╭─ ENTRIES SHOWN

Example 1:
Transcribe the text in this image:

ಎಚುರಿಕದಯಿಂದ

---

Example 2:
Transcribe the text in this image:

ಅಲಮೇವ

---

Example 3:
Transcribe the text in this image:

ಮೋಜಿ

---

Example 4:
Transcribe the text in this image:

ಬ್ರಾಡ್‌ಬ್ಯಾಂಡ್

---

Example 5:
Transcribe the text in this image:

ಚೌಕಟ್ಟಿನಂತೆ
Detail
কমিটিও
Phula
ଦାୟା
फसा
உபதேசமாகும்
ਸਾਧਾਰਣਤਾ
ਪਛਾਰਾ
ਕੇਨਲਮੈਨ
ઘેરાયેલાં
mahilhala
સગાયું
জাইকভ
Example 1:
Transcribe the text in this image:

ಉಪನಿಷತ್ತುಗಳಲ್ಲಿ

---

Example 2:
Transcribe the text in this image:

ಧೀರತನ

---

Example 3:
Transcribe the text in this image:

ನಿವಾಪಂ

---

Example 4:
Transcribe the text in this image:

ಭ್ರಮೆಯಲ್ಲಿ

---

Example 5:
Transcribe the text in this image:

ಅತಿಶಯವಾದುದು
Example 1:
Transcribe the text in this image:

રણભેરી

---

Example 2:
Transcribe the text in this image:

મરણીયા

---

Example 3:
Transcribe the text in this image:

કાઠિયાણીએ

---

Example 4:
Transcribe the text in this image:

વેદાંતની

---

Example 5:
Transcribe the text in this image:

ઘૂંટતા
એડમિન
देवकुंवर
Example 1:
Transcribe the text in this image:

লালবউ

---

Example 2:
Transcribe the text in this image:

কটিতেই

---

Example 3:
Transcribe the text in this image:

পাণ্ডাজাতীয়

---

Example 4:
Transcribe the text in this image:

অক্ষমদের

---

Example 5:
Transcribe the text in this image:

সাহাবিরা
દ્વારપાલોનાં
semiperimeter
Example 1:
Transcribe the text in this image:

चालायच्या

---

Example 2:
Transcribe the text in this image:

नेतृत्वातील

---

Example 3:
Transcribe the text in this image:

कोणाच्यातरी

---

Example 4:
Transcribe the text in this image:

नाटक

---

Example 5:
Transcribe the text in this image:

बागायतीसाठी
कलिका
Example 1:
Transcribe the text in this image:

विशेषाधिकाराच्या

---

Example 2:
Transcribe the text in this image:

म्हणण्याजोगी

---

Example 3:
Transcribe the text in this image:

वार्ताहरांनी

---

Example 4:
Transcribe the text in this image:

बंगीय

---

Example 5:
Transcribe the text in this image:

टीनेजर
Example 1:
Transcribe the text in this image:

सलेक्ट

╰─

WHAT IS ASKED -
Repeat each line from all of the items above, keeping every line unchanged.

FULL OUTPUT -
Example 1:
Transcribe the text in this image:

ಎಚುರಿಕದಯಿಂದ

---

Example 2:
Transcribe the text in this image:

ಅಲಮೇವ

---

Example 3:
Transcribe the text in this image:

ಮೋಜಿ

---

Example 4:
Transcribe the text in this image:

ಬ್ರಾಡ್‌ಬ್ಯಾಂಡ್

---

Example 5:
Transcribe the text in this image:

ಚೌಕಟ್ಟಿನಂತೆ
Detail
কমিটিও
Phula
ଦାୟା
फसा
உபதேசமாகும்
ਸਾਧਾਰਣਤਾ
ਪਛਾਰਾ
ਕੇਨਲਮੈਨ
ઘેરાયેલાં
mahilhala
સગાયું
জাইকভ
Example 1:
Transcribe the text in this image:

ಉಪನಿಷತ್ತುಗಳಲ್ಲಿ

---

Example 2:
Transcribe the text in this image:

ಧೀರತನ

---

Example 3:
Transcribe the text in this image:

ನಿವಾಪಂ

---

Example 4:
Transcribe the text in this image:

ಭ್ರಮೆಯಲ್ಲಿ

---

Example 5:
Transcribe the text in this image:

ಅತಿಶಯವಾದುದು
Example 1:
Transcribe the text in this image:

રણભેરી

---

Example 2:
Transcribe the text in this image:

મરણીયા

---

Example 3:
Transcribe the text in this image:

કાઠિયાણીએ

---

Example 4:
Transcribe the text in this image:

વેદાંતની

---

Example 5:
Transcribe the text in this image:

ઘૂંટતા
એડમિન
देवकुंवर
Example 1:
Transcribe the text in this image:

লালবউ

---

Example 2:
Transcribe the text in this image:

কটিতেই

---

Example 3:
Transcribe the text in this image:

পাণ্ডাজাতীয়

---

Example 4:
Transcribe the text in this image:

অক্ষমদের

---

Example 5:
Transcribe the text in this image:

সাহাবিরা
દ્વારપાલોનાં
semiperimeter
Example 1:
Transcribe the text in this image:

चालायच्या

---

Example 2:
Transcribe the text in this image:

नेतृत्वातील

---

Example 3:
Transcribe the text in this image:

कोणाच्यातरी

---

Example 4:
Transcribe the text in this image:

नाटक

---

Example 5:
Transcribe the text in this image:

बागायतीसाठी
कलिका
Example 1:
Transcribe the text in this image:

विशेषाधिकाराच्या

---

Example 2:
Transcribe the text in this image:

म्हणण्याजोगी

---

Example 3:
Transcribe the text in this image:

वार्ताहरांनी

---

Example 4:
Transcribe the text in this image:

बंगीय

---

Example 5:
Transcribe the text in this image:

टीनेजर
Example 1:
Transcribe the text in this image:

सलेक्ट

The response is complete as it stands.